◆ **DATA SUPPLIED**:
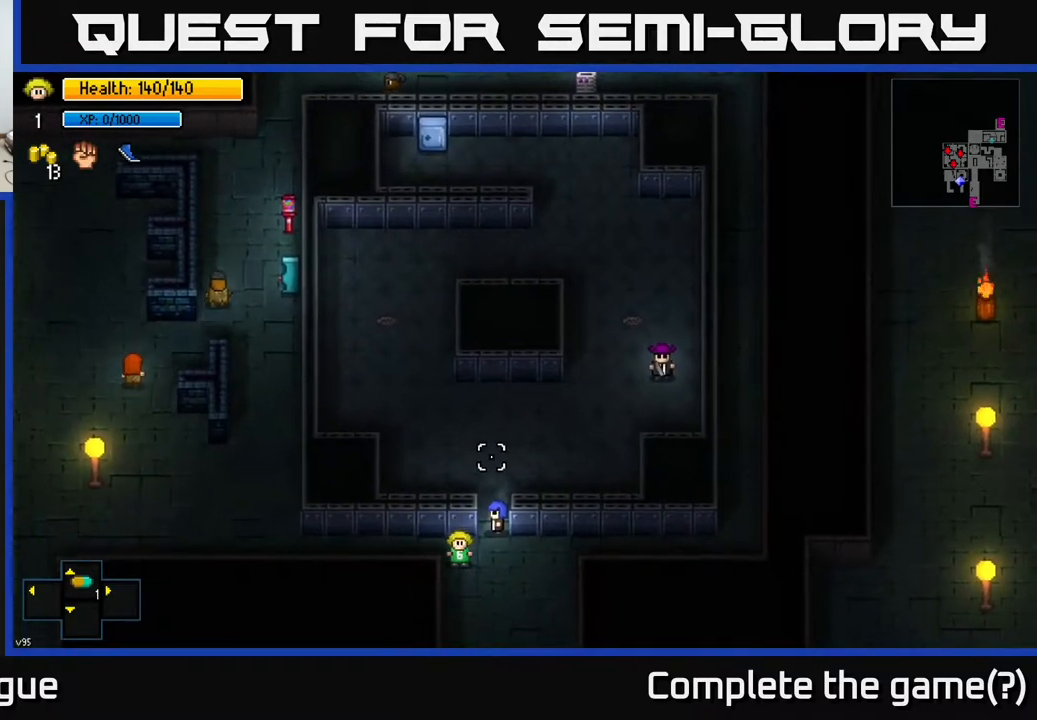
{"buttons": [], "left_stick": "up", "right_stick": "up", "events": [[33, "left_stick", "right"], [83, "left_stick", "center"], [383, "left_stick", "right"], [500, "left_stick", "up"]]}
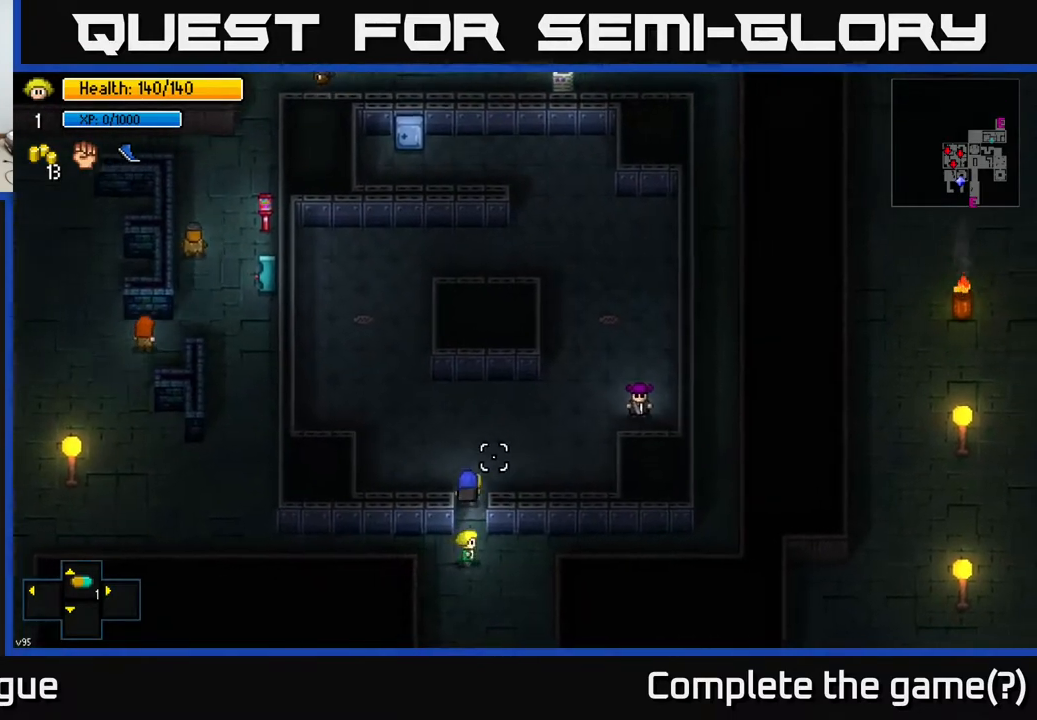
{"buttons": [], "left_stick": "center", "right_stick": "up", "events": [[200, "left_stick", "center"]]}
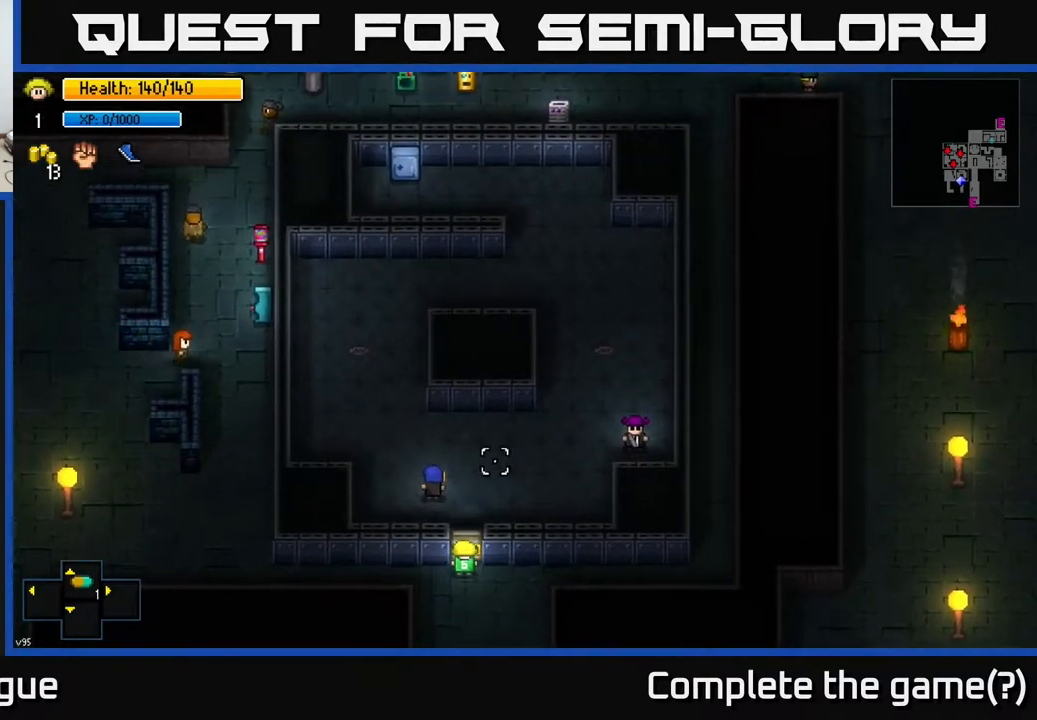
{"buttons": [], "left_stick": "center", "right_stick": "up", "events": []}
--
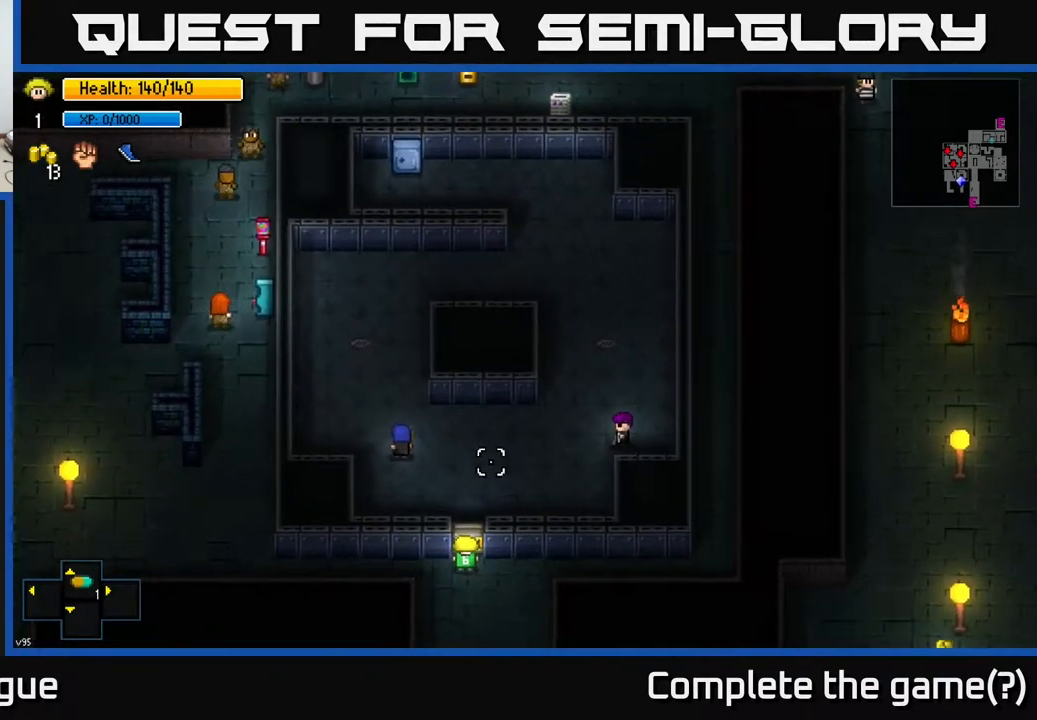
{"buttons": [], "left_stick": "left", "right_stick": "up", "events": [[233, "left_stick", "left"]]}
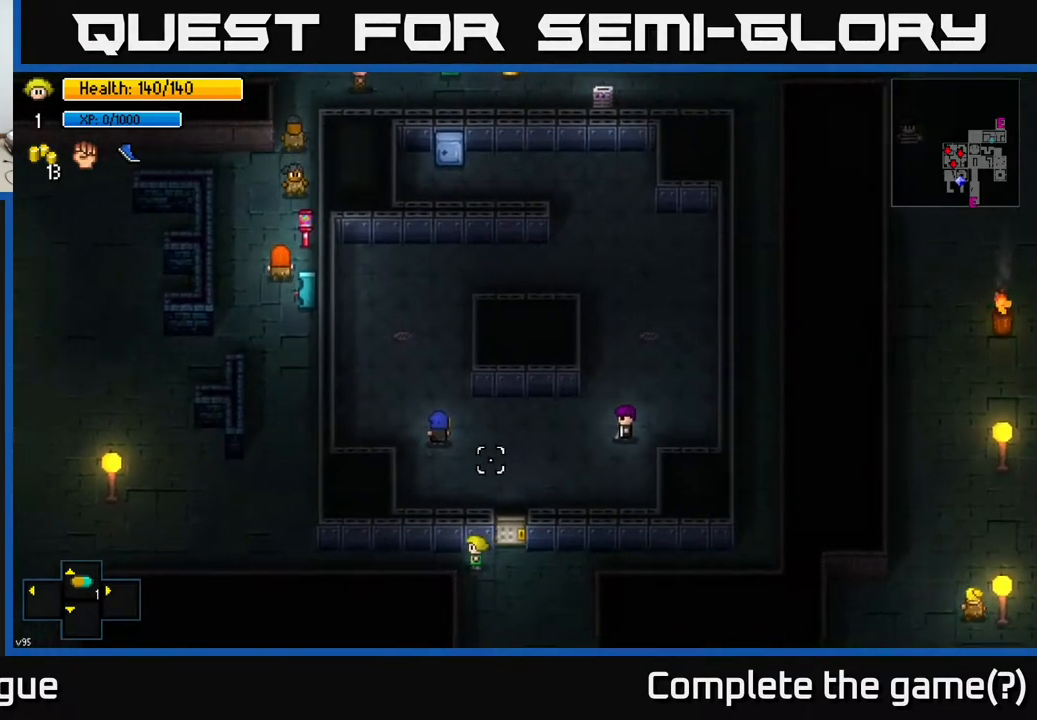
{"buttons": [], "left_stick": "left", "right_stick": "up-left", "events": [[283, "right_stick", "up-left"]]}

◆ **DIRECTIONS**: Scan the records for the string "center" and report each line where it occurs.

◆ **OUTPUT FOR THIS EXERCISE**:
{"buttons": [], "left_stick": "up", "right_stick": "up", "events": [[33, "left_stick", "right"], [83, "left_stick", "center"], [383, "left_stick", "right"], [500, "left_stick", "up"]]}
{"buttons": [], "left_stick": "center", "right_stick": "up", "events": [[200, "left_stick", "center"]]}
{"buttons": [], "left_stick": "center", "right_stick": "up", "events": []}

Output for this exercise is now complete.